The head of the medical college, R. K. Mishra, who has resigned, was already under suspicion for misusing public money, Indian news outlets reported. In this same part of India, millions of dollars have vanished in other public health corruption scandals.
The medical college clearly needs all the funds it can get. While a new Japanese encephalitis wing is state of the art, with its plate glass windows and beeping machines, other parts of the hospital are in chaotic disrepair. Giant holes have been punched in the walls, the wide corridors reek of urine, many lights have burned out and water drips from the ceiling, pooling on the floor.
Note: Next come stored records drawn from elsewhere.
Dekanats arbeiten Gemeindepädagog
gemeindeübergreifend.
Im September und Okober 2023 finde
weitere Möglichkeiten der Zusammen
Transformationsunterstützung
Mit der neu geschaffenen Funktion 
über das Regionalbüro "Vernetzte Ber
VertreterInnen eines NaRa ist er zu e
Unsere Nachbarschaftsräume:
The hospital is “overburdened 10 times,” said Dr. K. P. Kushwaha, the former head of the medical college.
Doctors said that many Indian hospitals are like this, often with deadly consequences. In 2011, 16 new mothers died at one crowded hospital in Jodhpur before it was discovered that many intravenous fluid bags were contaminated with bacteria. That same year, 22 babies died at another hospital over a four-day period, though the cause remains unclear.
On Thursday night, Mr. Jahid arrived at the medical college with his 5-year-old daughter burning with fever and struggling to breathe. This was just hours after the Gorakhpur Newsline, a website featuring local news, published an article warning that the hospital’s oxygen supply was about to run out.
Mr. Jahid, a jewelry salesman, had not seen that report. Like most others with children at the hospital, he had passed through several smaller facilities before getting there.
“They told me, ‘Take her to the medical college, where there are good doctors and machines, and she’ll be O.K.,’” he recalled. He said the oxygen cut out five times on Friday.
Around this time, Mr. Yadav’s newborn twins died. Both of them had been on ventilators. They were 10 days old, and did not even have names. “I thought about killing myself,” Mr. Yadav said.
As news of the children’s deaths spread, the hospital scrambled to make a partial payment. Liquid oxygen was delivered on Saturday morning and hospital officials insist there was only a two-hour gap between 11:30 p.m. Thursday and 1:30 a.m. Friday without a central oxygen supply.
They say they brought in cylinders of compressed oxygen during the shortage and kept the oxygen flowing to crucial areas, like the intensive care unit. But several parents disputed that, saying the oxygen flow had not been restored until Friday evening, when journalists with video cameras showed up.
Several pediatricians interviewed at the hospital said it would be difficult to pinpoint a cause for each of the more than 60 child deaths last week, but that the oxygen cutoff by itself claimed at least two or three lives.
Mr. Jahid is haunted by thoughts about what he could have done differently. Sitting at home, holding a picture of his daughter, Khushi, he said he had squeezed the manual resuscitator as best he could.
“She was so affectionate,” said her grandfather, Ilahi. “She would bring me tea, she would bring me food, she would bring me water.”
He gazed into the alleyway in front of the family home, seeming to see her out there again, walking toward him, and said softly, “She was like my hand.”